(Reading text)

'Mayor for life' Jerry Abramson says goodbye to Louisville

Even critics acknowledge he has been a progressive force for the city

January 1, 2011
Louisville, KY
NKY.com

Jerry Abramson never intended to become Louisville's "mayor for life."

He always expected his political career to take him beyond the city limits.

But when Abramson steps down next week, he'll have spent nearly a third of his life as Louisville's mayor - more than 20 years - far more than any other chief executive in the city's 232-year history.

He could have walked away much earlier.

Abramson twice considered a run for the U.S. Senate and passed on three potential gubernatorial bids - two in the 1990s and one in 2006 - after current Gov. Steve Beshear privately encouraged him to run for the office.

And Abramson's friendship with President Bill Clinton in the 1990s led to frequent speculation that he would be named to a White House Cabinet position, an offer that never came.

(End Reading text)
(Data extracts)

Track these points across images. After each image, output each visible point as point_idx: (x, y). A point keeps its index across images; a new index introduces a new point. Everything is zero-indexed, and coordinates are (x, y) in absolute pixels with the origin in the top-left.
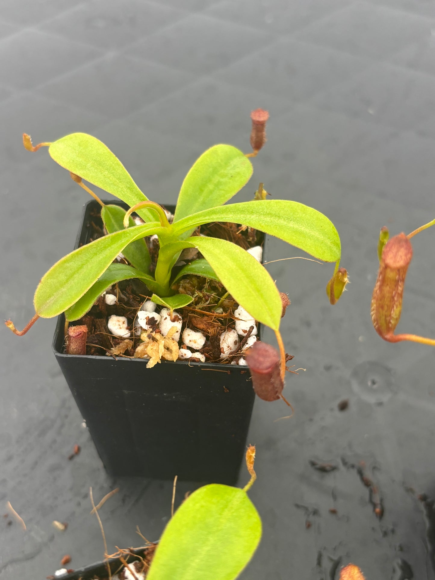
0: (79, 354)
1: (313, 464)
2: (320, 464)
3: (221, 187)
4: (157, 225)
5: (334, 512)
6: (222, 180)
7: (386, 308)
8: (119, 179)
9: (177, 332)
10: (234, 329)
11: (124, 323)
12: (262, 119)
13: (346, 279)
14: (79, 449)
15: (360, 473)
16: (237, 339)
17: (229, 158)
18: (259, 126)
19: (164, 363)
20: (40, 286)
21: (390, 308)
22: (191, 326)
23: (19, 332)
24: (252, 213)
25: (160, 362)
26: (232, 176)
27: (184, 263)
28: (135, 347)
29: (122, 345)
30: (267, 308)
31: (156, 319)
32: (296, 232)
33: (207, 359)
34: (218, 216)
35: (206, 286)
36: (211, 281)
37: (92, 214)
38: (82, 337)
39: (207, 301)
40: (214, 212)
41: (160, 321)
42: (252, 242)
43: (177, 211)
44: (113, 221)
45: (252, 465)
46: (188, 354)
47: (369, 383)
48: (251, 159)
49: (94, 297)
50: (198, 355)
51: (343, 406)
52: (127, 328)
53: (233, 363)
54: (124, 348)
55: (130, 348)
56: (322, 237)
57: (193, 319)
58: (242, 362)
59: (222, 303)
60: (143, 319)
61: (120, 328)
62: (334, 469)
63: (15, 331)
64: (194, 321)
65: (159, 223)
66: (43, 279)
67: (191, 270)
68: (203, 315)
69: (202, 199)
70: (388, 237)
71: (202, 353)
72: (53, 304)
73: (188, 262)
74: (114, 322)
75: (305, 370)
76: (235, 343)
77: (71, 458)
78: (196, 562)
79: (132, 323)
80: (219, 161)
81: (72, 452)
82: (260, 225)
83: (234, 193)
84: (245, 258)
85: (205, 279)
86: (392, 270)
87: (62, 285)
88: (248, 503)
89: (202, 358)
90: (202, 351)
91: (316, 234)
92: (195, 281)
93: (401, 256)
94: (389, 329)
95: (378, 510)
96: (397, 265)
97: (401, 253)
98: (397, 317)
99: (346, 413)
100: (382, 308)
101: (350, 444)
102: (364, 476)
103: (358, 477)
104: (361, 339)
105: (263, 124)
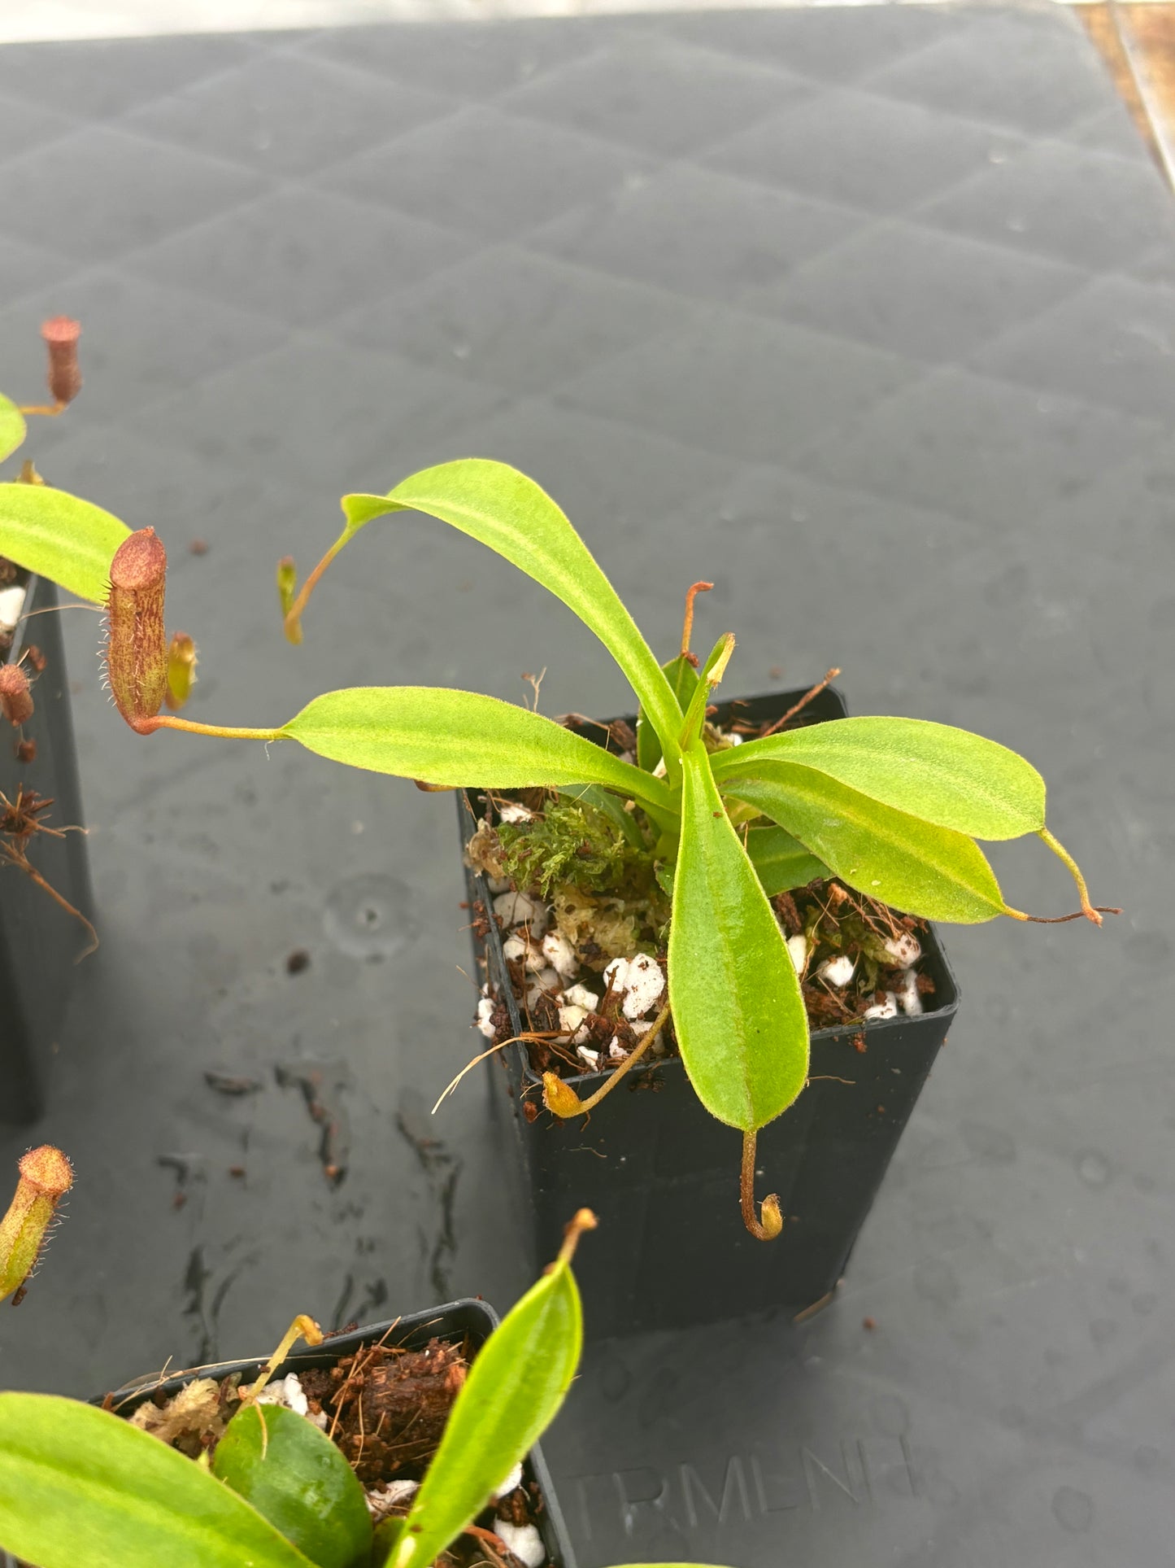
1: (210, 1080)
2: (226, 1080)
5: (237, 1174)
7: (126, 667)
12: (65, 338)
13: (190, 657)
15: (308, 1095)
18: (60, 352)
21: (134, 665)
32: (42, 545)
47: (362, 917)
51: (297, 964)
62: (257, 1088)
70: (293, 578)
86: (127, 594)
93: (141, 568)
94: (140, 709)
95: (332, 1168)
96: (133, 583)
97: (140, 562)
98: (154, 686)
99: (301, 979)
100: (121, 667)
101: (296, 1042)
102: (317, 1103)
103: (302, 1105)
104: (359, 828)
105: (66, 348)
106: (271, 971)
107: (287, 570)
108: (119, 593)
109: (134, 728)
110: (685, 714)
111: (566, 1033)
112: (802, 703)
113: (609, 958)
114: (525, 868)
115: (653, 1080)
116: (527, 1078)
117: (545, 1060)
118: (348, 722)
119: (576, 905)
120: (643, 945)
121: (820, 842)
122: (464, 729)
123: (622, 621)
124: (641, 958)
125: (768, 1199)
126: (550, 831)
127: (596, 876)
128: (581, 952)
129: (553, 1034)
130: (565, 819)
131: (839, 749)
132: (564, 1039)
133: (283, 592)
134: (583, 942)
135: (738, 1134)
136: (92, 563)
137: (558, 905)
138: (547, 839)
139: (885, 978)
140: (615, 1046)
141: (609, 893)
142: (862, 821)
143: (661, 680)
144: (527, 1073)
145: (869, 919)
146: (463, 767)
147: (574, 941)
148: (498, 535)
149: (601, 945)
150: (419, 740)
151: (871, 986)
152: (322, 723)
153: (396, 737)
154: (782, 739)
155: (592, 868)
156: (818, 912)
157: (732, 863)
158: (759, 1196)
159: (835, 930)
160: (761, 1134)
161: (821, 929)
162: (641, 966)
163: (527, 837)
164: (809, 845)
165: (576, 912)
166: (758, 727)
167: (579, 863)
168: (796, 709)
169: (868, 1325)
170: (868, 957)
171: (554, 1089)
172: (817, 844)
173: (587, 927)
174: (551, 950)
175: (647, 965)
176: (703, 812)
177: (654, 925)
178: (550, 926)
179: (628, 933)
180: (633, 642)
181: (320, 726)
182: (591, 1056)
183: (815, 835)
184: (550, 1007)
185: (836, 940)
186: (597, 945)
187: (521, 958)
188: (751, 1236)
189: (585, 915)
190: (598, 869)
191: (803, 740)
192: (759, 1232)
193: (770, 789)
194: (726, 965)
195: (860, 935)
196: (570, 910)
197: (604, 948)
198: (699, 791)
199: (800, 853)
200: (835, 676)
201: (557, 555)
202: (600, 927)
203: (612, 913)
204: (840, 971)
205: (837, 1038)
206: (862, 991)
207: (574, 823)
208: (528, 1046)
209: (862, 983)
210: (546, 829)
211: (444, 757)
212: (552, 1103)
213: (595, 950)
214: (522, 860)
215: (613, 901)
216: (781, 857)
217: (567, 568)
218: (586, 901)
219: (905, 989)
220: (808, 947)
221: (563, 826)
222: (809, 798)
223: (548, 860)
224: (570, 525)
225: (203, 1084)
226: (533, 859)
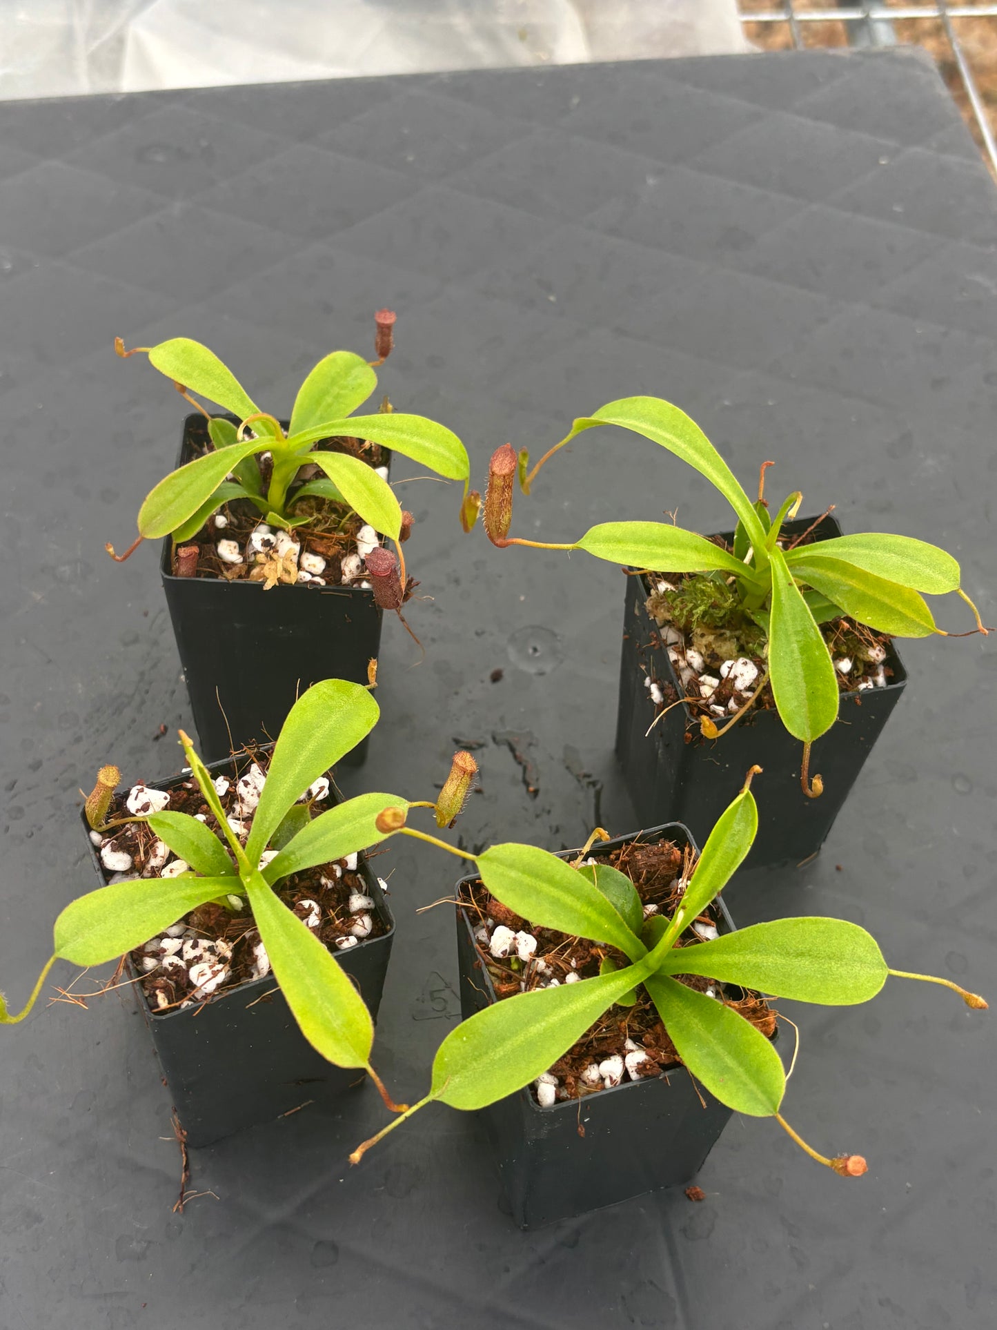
0: (190, 576)
1: (456, 742)
2: (465, 741)
3: (341, 400)
4: (272, 440)
5: (479, 792)
6: (342, 392)
7: (495, 514)
8: (229, 389)
9: (295, 554)
10: (357, 553)
11: (235, 547)
12: (388, 322)
13: (479, 503)
14: (166, 728)
15: (512, 750)
16: (360, 564)
17: (349, 368)
18: (384, 330)
19: (282, 587)
20: (144, 504)
21: (499, 513)
22: (309, 549)
23: (118, 558)
24: (374, 427)
25: (277, 584)
26: (353, 388)
27: (301, 483)
28: (248, 572)
29: (236, 569)
30: (387, 519)
31: (272, 541)
32: (419, 447)
33: (327, 583)
34: (337, 430)
35: (326, 507)
36: (331, 502)
37: (191, 429)
38: (194, 558)
39: (326, 522)
40: (333, 426)
41: (276, 544)
42: (377, 463)
43: (291, 427)
44: (220, 436)
46: (308, 577)
47: (531, 651)
48: (374, 368)
49: (206, 516)
50: (317, 579)
51: (496, 677)
52: (239, 554)
53: (355, 586)
54: (237, 572)
55: (244, 572)
56: (447, 453)
57: (312, 542)
58: (365, 585)
59: (343, 526)
60: (256, 543)
61: (232, 553)
62: (482, 745)
63: (114, 556)
64: (314, 545)
65: (274, 438)
66: (148, 498)
67: (308, 489)
68: (322, 538)
69: (320, 413)
70: (527, 459)
71: (322, 577)
72: (160, 523)
73: (305, 482)
74: (224, 547)
76: (358, 567)
77: (157, 738)
79: (243, 546)
80: (338, 370)
81: (157, 732)
82: (383, 441)
83: (355, 407)
85: (324, 499)
86: (499, 477)
87: (170, 503)
88: (370, 695)
89: (322, 582)
90: (323, 575)
91: (441, 450)
92: (313, 503)
93: (506, 465)
94: (500, 535)
95: (532, 789)
96: (503, 473)
97: (506, 462)
98: (507, 523)
99: (499, 684)
100: (492, 514)
101: (502, 719)
102: (518, 753)
103: (510, 755)
104: (522, 598)
105: (389, 327)
106: (482, 682)
107: (524, 455)
108: (495, 477)
109: (497, 545)
110: (767, 534)
111: (704, 699)
112: (815, 525)
113: (723, 661)
114: (683, 614)
115: (752, 721)
116: (689, 720)
117: (696, 710)
118: (608, 540)
119: (705, 633)
120: (740, 654)
121: (838, 598)
122: (661, 542)
124: (741, 660)
125: (816, 776)
126: (696, 594)
127: (718, 617)
128: (708, 657)
129: (698, 699)
130: (704, 588)
131: (852, 550)
132: (703, 702)
133: (522, 466)
134: (709, 653)
135: (802, 743)
136: (443, 456)
137: (696, 633)
138: (695, 599)
139: (867, 669)
140: (732, 704)
141: (722, 627)
142: (860, 587)
144: (691, 717)
145: (862, 637)
147: (703, 652)
148: (666, 439)
149: (719, 654)
150: (642, 548)
151: (860, 673)
152: (596, 541)
153: (631, 547)
154: (820, 545)
155: (718, 614)
156: (834, 635)
157: (799, 608)
158: (811, 775)
159: (842, 644)
160: (814, 744)
161: (836, 644)
162: (744, 663)
163: (684, 597)
164: (832, 599)
165: (706, 637)
166: (791, 537)
167: (711, 610)
168: (812, 527)
169: (838, 869)
170: (858, 658)
171: (707, 723)
172: (837, 599)
173: (711, 645)
174: (692, 657)
175: (747, 663)
176: (782, 583)
177: (745, 643)
178: (689, 644)
179: (734, 647)
180: (740, 495)
181: (595, 542)
182: (720, 709)
183: (836, 594)
184: (694, 686)
185: (844, 649)
186: (716, 654)
187: (676, 662)
188: (807, 797)
189: (711, 638)
190: (721, 614)
191: (833, 545)
192: (810, 793)
193: (809, 571)
194: (797, 660)
195: (855, 646)
196: (703, 635)
197: (720, 655)
198: (780, 573)
199: (827, 604)
200: (833, 509)
201: (698, 450)
202: (717, 645)
203: (722, 638)
204: (846, 665)
205: (846, 699)
206: (856, 676)
207: (709, 590)
208: (689, 704)
209: (855, 672)
210: (693, 594)
211: (655, 557)
212: (705, 731)
213: (716, 656)
214: (681, 610)
215: (723, 631)
216: (816, 606)
217: (703, 456)
218: (710, 631)
219: (878, 675)
221: (703, 592)
222: (832, 575)
223: (696, 609)
224: (703, 433)
225: (453, 743)
226: (687, 609)
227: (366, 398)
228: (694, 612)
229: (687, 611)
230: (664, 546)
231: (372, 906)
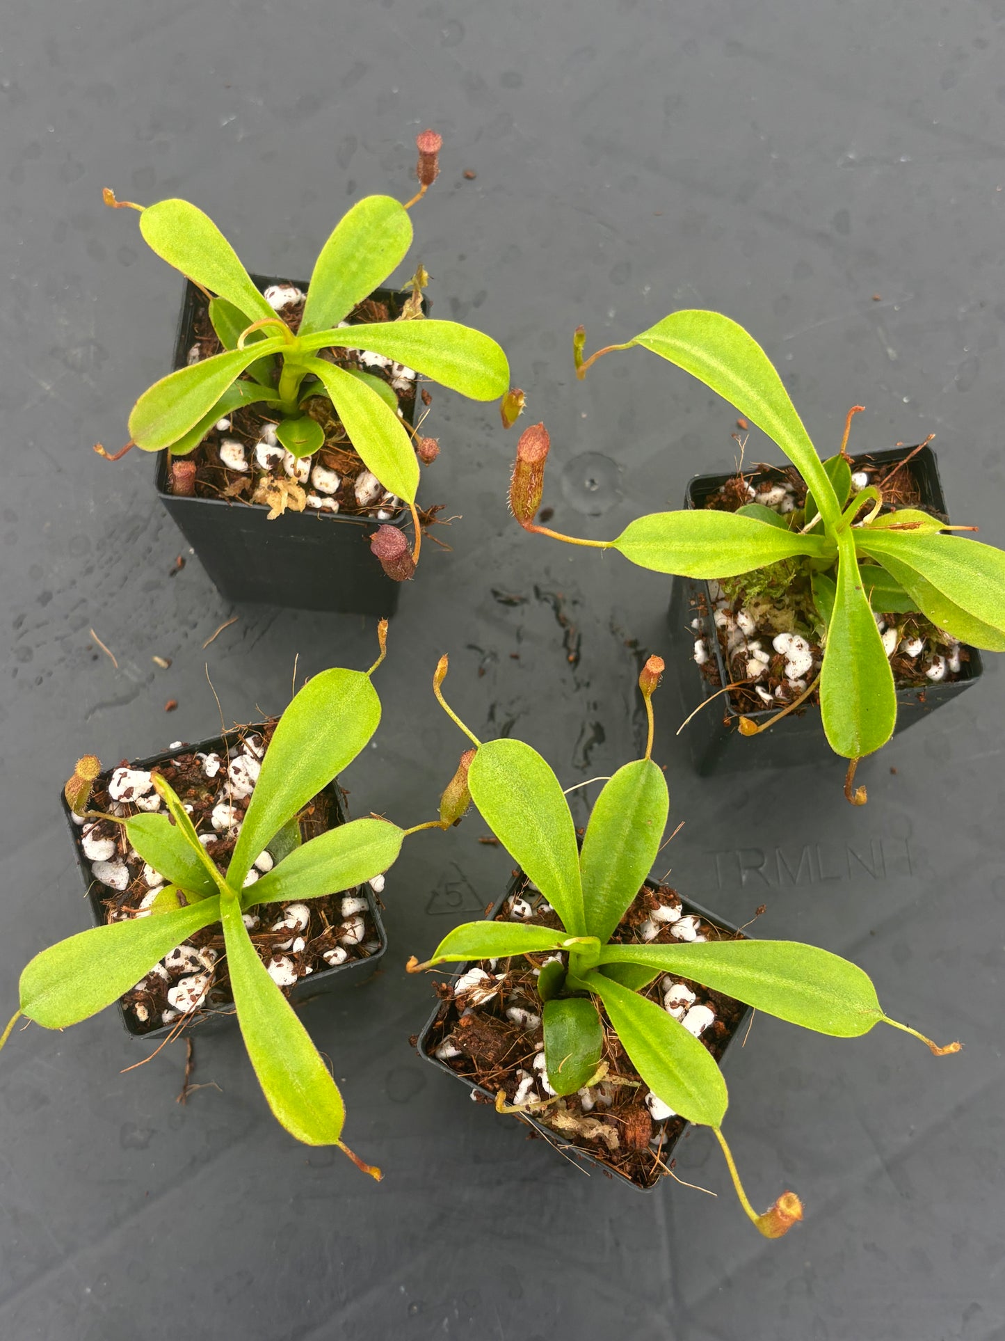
0: (186, 495)
1: (496, 594)
2: (505, 594)
3: (367, 268)
5: (515, 657)
6: (370, 256)
7: (522, 497)
8: (231, 274)
9: (305, 474)
11: (239, 452)
12: (431, 149)
13: (522, 402)
14: (183, 561)
15: (556, 608)
17: (380, 217)
18: (428, 158)
19: (288, 516)
20: (135, 409)
21: (527, 498)
22: (322, 463)
23: (109, 456)
24: (397, 338)
25: (283, 513)
26: (382, 250)
28: (253, 486)
29: (238, 483)
30: (402, 477)
31: (278, 457)
32: (450, 366)
33: (341, 507)
38: (190, 474)
39: (342, 434)
41: (284, 459)
44: (224, 317)
45: (385, 639)
46: (317, 502)
47: (587, 483)
48: (411, 209)
49: (203, 431)
50: (329, 503)
51: (547, 516)
52: (244, 460)
53: (370, 517)
54: (240, 487)
55: (248, 487)
56: (483, 368)
57: (325, 457)
58: (382, 515)
60: (262, 457)
61: (236, 459)
62: (524, 600)
63: (105, 455)
64: (327, 459)
65: (284, 341)
66: (139, 401)
68: (337, 451)
69: (341, 286)
70: (584, 341)
71: (335, 499)
74: (228, 452)
75: (461, 517)
76: (376, 487)
77: (173, 573)
78: (311, 747)
79: (250, 456)
80: (367, 225)
81: (174, 565)
84: (381, 411)
86: (527, 464)
87: (165, 410)
88: (370, 687)
89: (335, 506)
90: (336, 496)
93: (536, 451)
95: (572, 657)
96: (532, 460)
97: (536, 447)
98: (535, 506)
100: (519, 497)
101: (547, 568)
102: (562, 613)
103: (553, 613)
104: (584, 416)
105: (432, 155)
107: (580, 336)
108: (523, 463)
109: (524, 528)
111: (750, 680)
112: (909, 457)
113: (778, 632)
118: (647, 537)
119: (760, 602)
120: (797, 627)
121: (914, 590)
123: (809, 452)
124: (798, 638)
125: (861, 788)
128: (761, 626)
129: (743, 682)
132: (748, 685)
133: (577, 349)
134: (762, 621)
135: (848, 761)
136: (477, 373)
139: (940, 650)
140: (779, 694)
143: (829, 488)
144: (729, 709)
146: (713, 564)
147: (756, 620)
149: (773, 625)
152: (634, 539)
153: (676, 546)
155: (775, 594)
158: (856, 786)
160: (861, 760)
161: (906, 626)
162: (798, 646)
164: (905, 588)
165: (760, 606)
166: (879, 468)
167: (768, 590)
169: (893, 771)
170: (933, 641)
171: (746, 725)
172: (913, 591)
173: (766, 614)
174: (743, 621)
175: (802, 646)
176: (849, 583)
177: (805, 611)
178: (741, 609)
179: (790, 617)
180: (815, 464)
181: (631, 542)
182: (765, 697)
183: (912, 586)
184: (741, 661)
186: (771, 625)
187: (724, 627)
188: (848, 803)
189: (766, 608)
196: (757, 604)
197: (775, 627)
198: (848, 570)
200: (931, 439)
201: (773, 405)
202: (774, 614)
203: (780, 606)
204: (915, 648)
206: (926, 659)
208: (731, 693)
209: (926, 654)
211: (700, 557)
212: (743, 730)
213: (769, 627)
214: (734, 586)
215: (782, 598)
216: (889, 589)
217: (778, 414)
218: (767, 603)
219: (952, 657)
220: (898, 637)
223: (750, 589)
224: (781, 383)
225: (491, 596)
226: (739, 586)
227: (398, 264)
228: (748, 591)
229: (739, 588)
230: (715, 541)
231: (366, 908)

(End Data extracts)

**What you will do:**
[1] In the article on Jerry Abramson, why does it say he could have walked away much earlier? Answer in one to three sentences.
[2] Please turn the paragraph beginning "Abramson twice considered a run" in the Jerry Abramson article into a short bulleted list that keeps its main facts.
[3] Continue the article on Jerry Abramson after its final sentence.

**Answers provided:**
[1] He twice considered running for the U.S. Senate and passed on three possible runs for governor, two in the 1990s and one in 2006. His friendship with President Bill Clinton in the 1990s also led to frequent speculation that he would get a White House Cabinet post, though that offer never came.

[2]
- Twice considered running for the U.S. Senate
- Passed on three possible bids for governor: two in the 1990s and one in 2006
- Passed on the 2006 bid even after current Gov. Steve Beshear privately encouraged him to run

[3]
Abramson, 64, said he thinks it was fate that kept him in Louisville for most of the past quarter-century.

"I was the first mayor in 100 years allowed to have successive terms," he said. "It's what I wanted to do. And I wanted to have the continuity of leadership because I thought the lack of continuity had held this community back."

Abramson's long tenure in the public eye allowed Louisville residents to watch him mature professionally from a 29-year-old alderman in the 1970s, to a 39-year-old bachelor mayor in the 1980s, to a powerful political figure that the community overwhelmingly chose to lead the newly merged city and county governments as the first metro mayor in 2003.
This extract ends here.